* Quellenauszug *

Der Mehrheit mit Sicherheit nicht, aber wir erfahren viel zu oft nicht, woher es wirklich stammt. Solange es erlaubt ist, dass die Herkunft verschleiert wird, solange werden Menschen nicht bewusst konsumieren können. Der massenhafte Import von Billigfleisch aus dem Ausland verstärkt die bestehenden Probleme noch. Wir importieren damit das Tierleid und die Naturzerstörung und heizen das Bauernsterben an. Und irgendwann gibt’s bei uns keine Bauern mehr, dafür Unmengen an Fleisch aus China und Russland. Wollen wir das?
Die Erzeugung von Fleisch ist doch mit einem erheblichen Aufwand verbunden, wie kann man so billig produzieren?
Wer auf Kosten der Tiere, der Natur und der Landwirte produziert, kann sich natürlich viel Geld sparen. Denken wir etwa an den brasilianischen Regenwald, der auch für den Anbau von billigem Soja brennt, das bei uns dann verfüttert wird. Wer hätte gedacht, dass diese Art von Soja nach wie vor sogar innerhalb des AMA-Gütesiegels eingesetzt wird, hunderttausende Tonnen jedes Jahr? Das ist Raubbau an der Zukunft unserer Kinder und das lehnen wir daher ab. Und natürlich ist die Kleingruppenhaltung von Tieren bei uns weitaus aufwendiger als die anonyme und automatisierte Massentierhaltung im Ausland. 40.000 Schweine in einer Halle sind da keine Seltenheit, die sich tagelang selbst überlassen bleiben. So entstehen zu extrem hohen wahren Kosten unverschämt niedrige Preise.
Was sagen Sie Menschen, die meinen, dass Fleisch auch leistbar bleiben muss?
Denen sage ich, dass man an den Gourmetfein-Produkten sieht, dass guter Geschmack, höchste Qualität und garantierte Regionalität absolut leistbar sind. Auf die Portion gerechnet sind es nur ein paar Cent mehr, die übrigens auch direkt bei unseren rund 200 Partnerbauern ankommen. Das muss es uns wert sein. Die Rechnung für billiges Fleisch zahlen die leidenden Tiere in der ausländischen Massentierhaltung und wir alle, mit unserer Gesundheit, verseuchten Böden und einer sterbenden kleinbäuerlichen Landwirtschaft.
Sie verzichten auf Glyphosat, Regenwald-Soja und Langstrecken-Tiertransporte, ihr Leberkäse gilt als „Klimachampion“. Warum ist Ihnen das so wichtig?
Als Familienunternehmen wollen wir den Grund und Boden, den wir mit unseren Partnerbauern bewirtschaften, auch der nachfolgenden Generation noch intakt überlassen. Die Einstellung der Konsumenten ändert sich gerade stark in diese Richtung. Wir haben also das große Glück, dass unsere persönliche Haltung sich mit den Wünschen der Kunden deckt und wir daher unseren eigenen Werten entsprechend produzieren können. Das beste Beispiel dafür ist eben unser Leberkäse, bei dessen Erzeugung 50 Prozent weniger CO2 ausgestoßen wird. Das ist ein ganz konkreter aktiver Beitrag zum Klimaschutz.

* Angezeigte Datensätze *
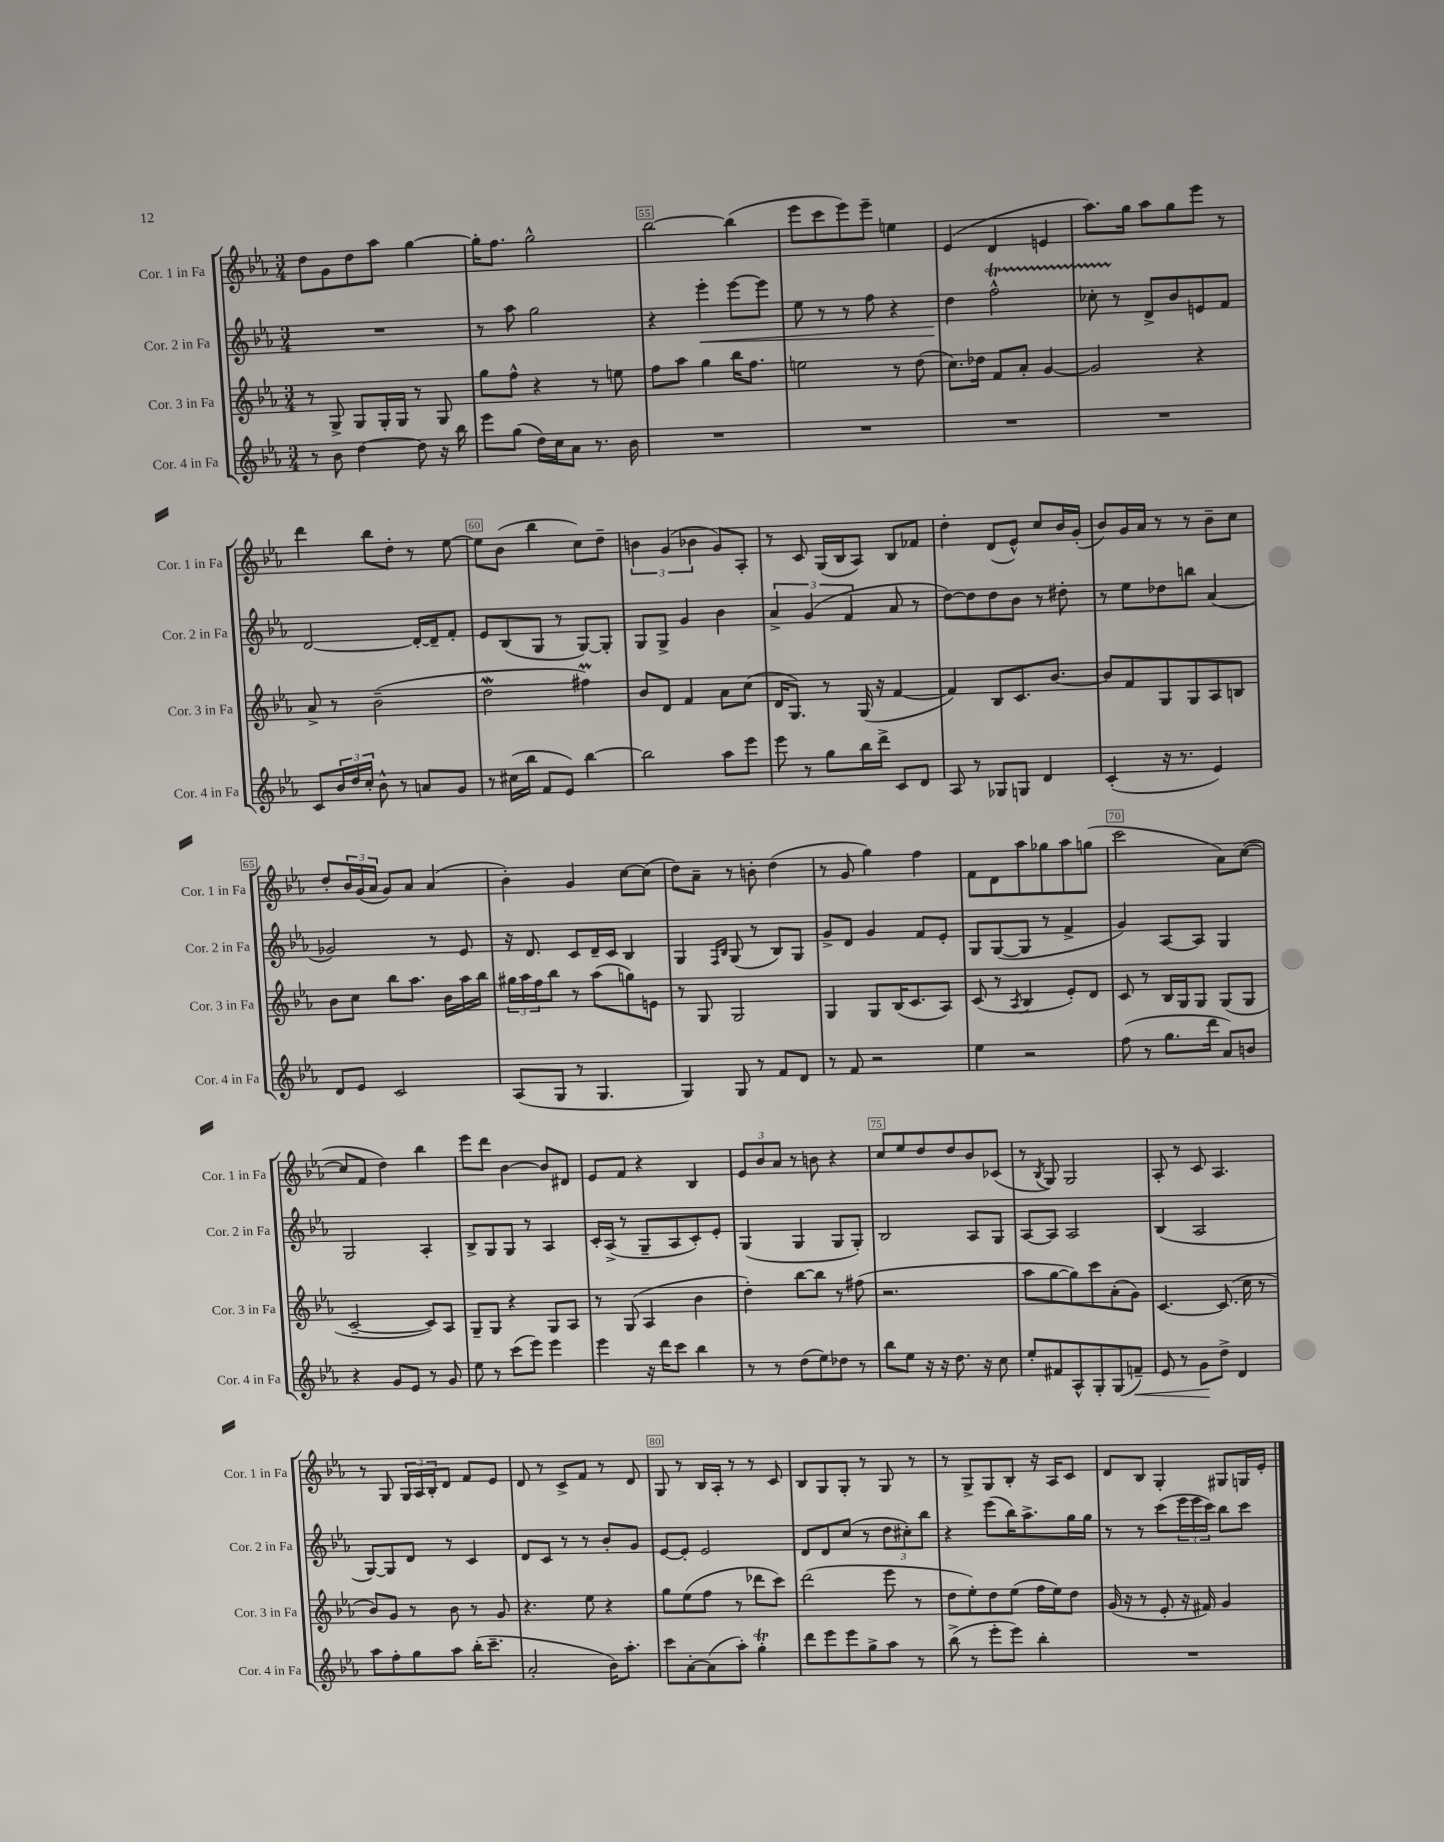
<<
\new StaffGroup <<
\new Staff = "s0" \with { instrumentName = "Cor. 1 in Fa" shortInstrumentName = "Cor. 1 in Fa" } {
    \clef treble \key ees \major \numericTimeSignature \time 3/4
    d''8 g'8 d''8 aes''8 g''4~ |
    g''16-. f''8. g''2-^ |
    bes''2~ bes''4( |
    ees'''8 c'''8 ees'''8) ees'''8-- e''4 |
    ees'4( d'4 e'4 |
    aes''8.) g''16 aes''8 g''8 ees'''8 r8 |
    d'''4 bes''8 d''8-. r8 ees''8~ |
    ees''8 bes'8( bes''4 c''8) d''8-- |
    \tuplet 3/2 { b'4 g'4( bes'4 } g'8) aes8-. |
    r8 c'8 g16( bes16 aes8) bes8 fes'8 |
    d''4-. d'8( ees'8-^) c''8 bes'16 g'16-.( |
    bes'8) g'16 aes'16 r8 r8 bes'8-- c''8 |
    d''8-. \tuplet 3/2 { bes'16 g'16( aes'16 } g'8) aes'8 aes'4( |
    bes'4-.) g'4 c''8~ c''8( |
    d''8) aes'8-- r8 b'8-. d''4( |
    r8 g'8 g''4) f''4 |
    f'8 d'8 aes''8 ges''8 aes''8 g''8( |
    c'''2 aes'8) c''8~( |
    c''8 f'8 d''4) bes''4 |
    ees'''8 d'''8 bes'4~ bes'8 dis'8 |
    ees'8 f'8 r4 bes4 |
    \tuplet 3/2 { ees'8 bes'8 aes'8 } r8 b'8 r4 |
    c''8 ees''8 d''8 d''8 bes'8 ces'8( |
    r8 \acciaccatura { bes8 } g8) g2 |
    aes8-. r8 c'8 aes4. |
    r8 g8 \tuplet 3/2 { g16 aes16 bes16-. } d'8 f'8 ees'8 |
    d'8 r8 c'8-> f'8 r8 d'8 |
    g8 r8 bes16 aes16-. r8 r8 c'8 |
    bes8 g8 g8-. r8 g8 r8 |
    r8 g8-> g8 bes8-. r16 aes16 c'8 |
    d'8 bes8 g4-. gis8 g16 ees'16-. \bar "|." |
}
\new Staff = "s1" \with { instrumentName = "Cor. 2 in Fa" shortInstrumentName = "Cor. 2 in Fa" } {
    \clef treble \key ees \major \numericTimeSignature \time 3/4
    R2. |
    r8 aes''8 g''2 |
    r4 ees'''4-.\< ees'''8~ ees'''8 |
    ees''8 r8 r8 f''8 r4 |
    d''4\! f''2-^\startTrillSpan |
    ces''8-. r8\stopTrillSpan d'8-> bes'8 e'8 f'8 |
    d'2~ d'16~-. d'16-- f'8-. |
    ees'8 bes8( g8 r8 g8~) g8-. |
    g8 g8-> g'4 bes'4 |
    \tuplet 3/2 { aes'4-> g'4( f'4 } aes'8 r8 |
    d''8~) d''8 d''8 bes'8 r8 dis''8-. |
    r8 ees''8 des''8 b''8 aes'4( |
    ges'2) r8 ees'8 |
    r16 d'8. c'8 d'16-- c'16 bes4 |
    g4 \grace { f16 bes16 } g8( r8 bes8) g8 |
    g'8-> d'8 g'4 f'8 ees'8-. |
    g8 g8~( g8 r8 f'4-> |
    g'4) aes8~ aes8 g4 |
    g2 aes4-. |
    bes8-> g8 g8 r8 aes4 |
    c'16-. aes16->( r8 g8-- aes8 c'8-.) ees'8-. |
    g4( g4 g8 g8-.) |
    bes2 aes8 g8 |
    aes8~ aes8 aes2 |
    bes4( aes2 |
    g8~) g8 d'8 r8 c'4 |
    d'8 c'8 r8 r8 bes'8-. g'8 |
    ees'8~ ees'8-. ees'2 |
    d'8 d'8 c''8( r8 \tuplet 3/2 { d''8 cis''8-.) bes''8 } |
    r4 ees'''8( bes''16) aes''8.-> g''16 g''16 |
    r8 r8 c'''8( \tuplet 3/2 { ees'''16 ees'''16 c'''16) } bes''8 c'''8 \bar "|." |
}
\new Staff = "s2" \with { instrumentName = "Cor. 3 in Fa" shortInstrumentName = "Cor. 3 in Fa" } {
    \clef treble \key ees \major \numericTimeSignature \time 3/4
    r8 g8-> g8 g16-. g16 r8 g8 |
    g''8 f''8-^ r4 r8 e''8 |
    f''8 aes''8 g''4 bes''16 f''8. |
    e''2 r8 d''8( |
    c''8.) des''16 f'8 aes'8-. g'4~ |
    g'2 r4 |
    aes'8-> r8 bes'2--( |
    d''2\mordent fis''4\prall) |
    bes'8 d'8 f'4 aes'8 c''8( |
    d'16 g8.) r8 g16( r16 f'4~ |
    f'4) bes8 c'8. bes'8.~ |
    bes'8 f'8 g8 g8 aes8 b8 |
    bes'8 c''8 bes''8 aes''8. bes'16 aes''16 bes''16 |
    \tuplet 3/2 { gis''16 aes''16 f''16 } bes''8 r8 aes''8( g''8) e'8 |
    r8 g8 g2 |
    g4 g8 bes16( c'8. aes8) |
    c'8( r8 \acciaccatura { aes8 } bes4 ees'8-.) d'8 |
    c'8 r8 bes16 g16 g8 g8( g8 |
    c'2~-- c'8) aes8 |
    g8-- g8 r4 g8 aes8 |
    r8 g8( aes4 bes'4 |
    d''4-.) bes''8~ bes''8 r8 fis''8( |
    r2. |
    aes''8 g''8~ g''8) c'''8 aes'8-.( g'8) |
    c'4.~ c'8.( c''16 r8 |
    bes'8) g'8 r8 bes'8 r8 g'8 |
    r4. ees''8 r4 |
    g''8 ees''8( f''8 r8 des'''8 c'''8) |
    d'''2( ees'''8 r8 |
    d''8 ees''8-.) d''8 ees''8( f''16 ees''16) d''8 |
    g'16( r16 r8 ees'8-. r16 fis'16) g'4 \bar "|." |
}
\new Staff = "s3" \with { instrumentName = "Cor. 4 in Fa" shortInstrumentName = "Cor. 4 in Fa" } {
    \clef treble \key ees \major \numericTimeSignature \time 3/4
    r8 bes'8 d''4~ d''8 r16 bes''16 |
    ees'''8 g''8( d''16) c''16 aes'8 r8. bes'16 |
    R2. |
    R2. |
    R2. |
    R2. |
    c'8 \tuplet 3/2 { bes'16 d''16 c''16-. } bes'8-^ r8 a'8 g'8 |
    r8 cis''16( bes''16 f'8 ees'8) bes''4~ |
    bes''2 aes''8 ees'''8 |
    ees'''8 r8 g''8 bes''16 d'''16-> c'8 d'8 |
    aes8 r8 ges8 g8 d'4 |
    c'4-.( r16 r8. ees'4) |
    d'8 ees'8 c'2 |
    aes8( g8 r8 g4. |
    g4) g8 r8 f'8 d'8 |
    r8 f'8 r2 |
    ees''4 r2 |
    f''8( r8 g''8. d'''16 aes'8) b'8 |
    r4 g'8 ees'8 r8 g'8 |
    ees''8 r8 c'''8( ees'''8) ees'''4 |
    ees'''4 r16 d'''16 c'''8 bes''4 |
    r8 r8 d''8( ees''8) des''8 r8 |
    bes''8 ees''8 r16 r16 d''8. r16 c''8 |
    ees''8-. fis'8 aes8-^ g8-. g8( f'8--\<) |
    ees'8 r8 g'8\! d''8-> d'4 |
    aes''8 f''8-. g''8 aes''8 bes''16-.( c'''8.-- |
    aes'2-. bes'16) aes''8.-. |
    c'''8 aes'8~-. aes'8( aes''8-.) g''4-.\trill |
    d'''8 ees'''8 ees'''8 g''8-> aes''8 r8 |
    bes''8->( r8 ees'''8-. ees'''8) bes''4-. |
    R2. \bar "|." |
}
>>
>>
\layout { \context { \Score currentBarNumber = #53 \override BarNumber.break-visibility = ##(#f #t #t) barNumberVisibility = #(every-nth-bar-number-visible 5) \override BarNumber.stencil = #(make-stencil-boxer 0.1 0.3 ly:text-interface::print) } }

* Was zu tun ist *
• 1. Mit wie vielen Partnerbauern arbeitet das Unternehmen laut Quellenauszug ungefähr zusammen?
• 2. Schreib den Abschnitt der Datensätze vom Anfang bis einschließlich der Zeile mit „r8 c'8 g16( bes16 aes8) bes8 fes'8 |“ unverändert ab. Lass die Bilder dabei weg.

* Lösungen in Reihenfolge *
• 1. Mit rund 200 Partnerbauern.

• 2.
<<
\new StaffGroup <<
\new Staff = "s0" \with { instrumentName = "Cor. 1 in Fa" shortInstrumentName = "Cor. 1 in Fa" } {
    \clef treble \key ees \major \numericTimeSignature \time 3/4
    d''8 g'8 d''8 aes''8 g''4~ |
    g''16-. f''8. g''2-^ |
    bes''2~ bes''4( |
    ees'''8 c'''8 ees'''8) ees'''8-- e''4 |
    ees'4( d'4 e'4 |
    aes''8.) g''16 aes''8 g''8 ees'''8 r8 |
    d'''4 bes''8 d''8-. r8 ees''8~ |
    ees''8 bes'8( bes''4 c''8) d''8-- |
    \tuplet 3/2 { b'4 g'4( bes'4 } g'8) aes8-. |
    r8 c'8 g16( bes16 aes8) bes8 fes'8 |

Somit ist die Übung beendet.